Objective: To establish the utility of procalcitonin (PCT) and other clinical and analytical parameters as markers of acute and permanent renal damage in children after a first febrile urinary tract infection (UTI).

Methods: Retrospective multicentre study. Statistical study: descriptive, receiver operating characteristic (ROC) curves and multiple logistic regression.

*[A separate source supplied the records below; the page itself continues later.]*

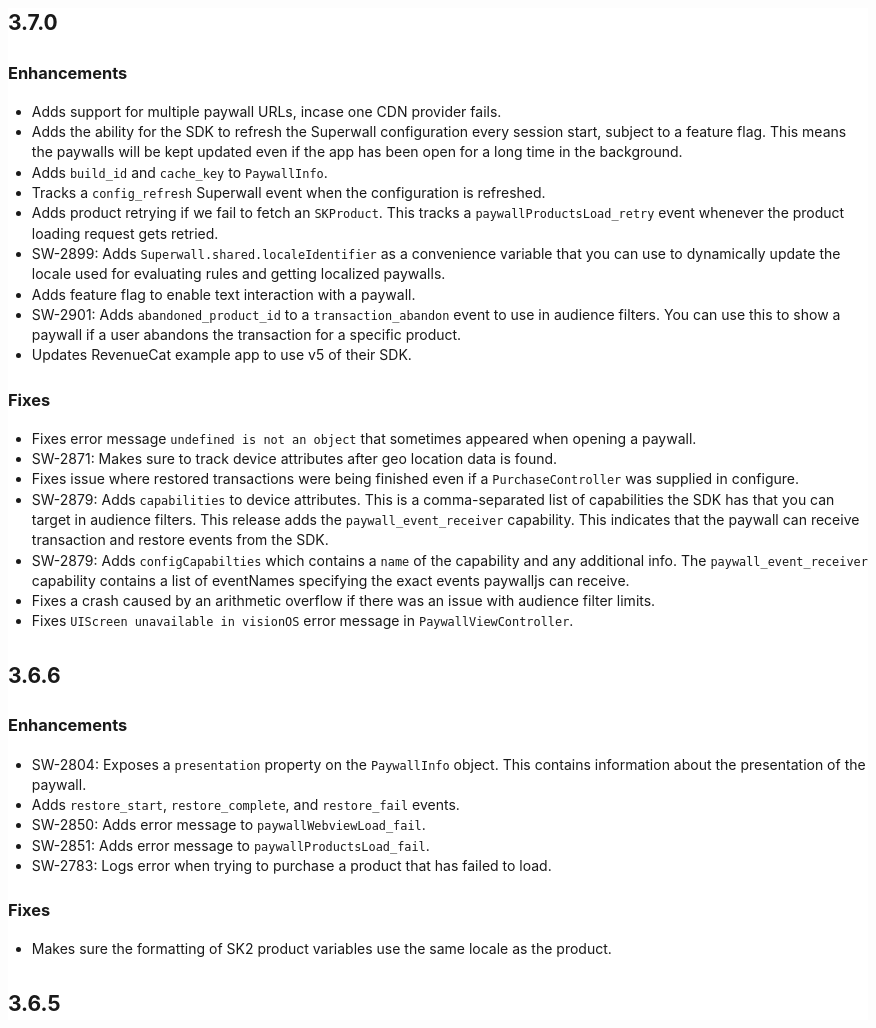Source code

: ## 3.7.0

### Enhancements

- Adds support for multiple paywall URLs, incase one CDN provider fails.
- Adds the ability for the SDK to refresh the Superwall configuration every session start, subject to a feature flag. This means the paywalls will be kept updated even if the app has been open for a long time in the background.
- Adds `build_id` and `cache_key` to `PaywallInfo`.
- Tracks a `config_refresh` Superwall event when the configuration is refreshed.
- Adds product retrying if we fail to fetch an `SKProduct`. This tracks a `paywallProductsLoad_retry` event whenever the product loading request gets retried.
- SW-2899: Adds `Superwall.shared.localeIdentifier` as a convenience variable that you can use to dynamically update the locale used for evaluating rules and getting localized paywalls.
- Adds feature flag to enable text interaction with a paywall.
- SW-2901: Adds `abandoned_product_id` to a `transaction_abandon` event to use in audience filters. You can use this to show a paywall if a user abandons the transaction for a specific product.
- Updates RevenueCat example app to use v5 of their SDK.

### Fixes

- Fixes error message `undefined is not an object` that sometimes appeared when opening a paywall.
- SW-2871: Makes sure to track device attributes after geo location data is found.
- Fixes issue where restored transactions were being finished even if a `PurchaseController` was supplied in configure.
- SW-2879: Adds `capabilities` to device attributes. This is a comma-separated list of capabilities the SDK has that you can target in audience filters. This release adds the `paywall_event_receiver` capability. This indicates that the paywall can receive transaction and restore events from the SDK.
- SW-2879: Adds `configCapabilties` which contains a `name` of the capability and any additional info. The `paywall_event_receiver` capability contains a list of eventNames specifying the exact events paywalljs can receive.
- Fixes a crash caused by an arithmetic overflow if there was an issue with audience filter limits.
- Fixes `UIScreen unavailable in visionOS` error message in `PaywallViewController`.

## 3.6.6

### Enhancements

- SW-2804: Exposes a `presentation` property on the `PaywallInfo` object. This contains information about the presentation of the paywall.
- Adds `restore_start`, `restore_complete`, and `restore_fail` events.
- SW-2850: Adds error message to `paywallWebviewLoad_fail`.
- SW-2851: Adds error message to `paywallProductsLoad_fail`.
- SW-2783: Logs error when trying to purchase a product that has failed to load.

### Fixes

- Makes sure the formatting of SK2 product variables use the same locale as the product.

## 3.6.5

Results: 219 patients, aged between 1 week and 14 years (68% under 1 year). The mean PCT values were significantly higher in patients with acute pyelonephritis with respect to normal acute DMSA (4.8 vs 1.44; p=0.0001), without achieving that signification for late affected DMSA (6.5 vs 5.05; p=0.6). The area under the ROC curve for PCT was 0.64 (CI 95% 0.55-0.72) for acute renal damage, and 0.62 (CI 95% 0.44-0.80) for permanent damage, with optimum statistical cut-off values of 0.85 and 1.17ng/ml. Multivariate analysis for acute renal damage only found correlation with PCT (Odds Ratio [OR] 1.2 (CI 95% 1.06-1.4, p=0.005), and hours of fever (OR for less than 6 hours of fever 0.4 (CI 95% 0.2-1.02, p=0.05). In patients with renal scarring, PCT showed an OR 1.0 (CI 95% 0.9-1.1, p=0.6).

Conclusions: PCT and the duration of fever were the only parameters statistically associated with early renal damage. PCT and renal scarring did not reach statistical significance.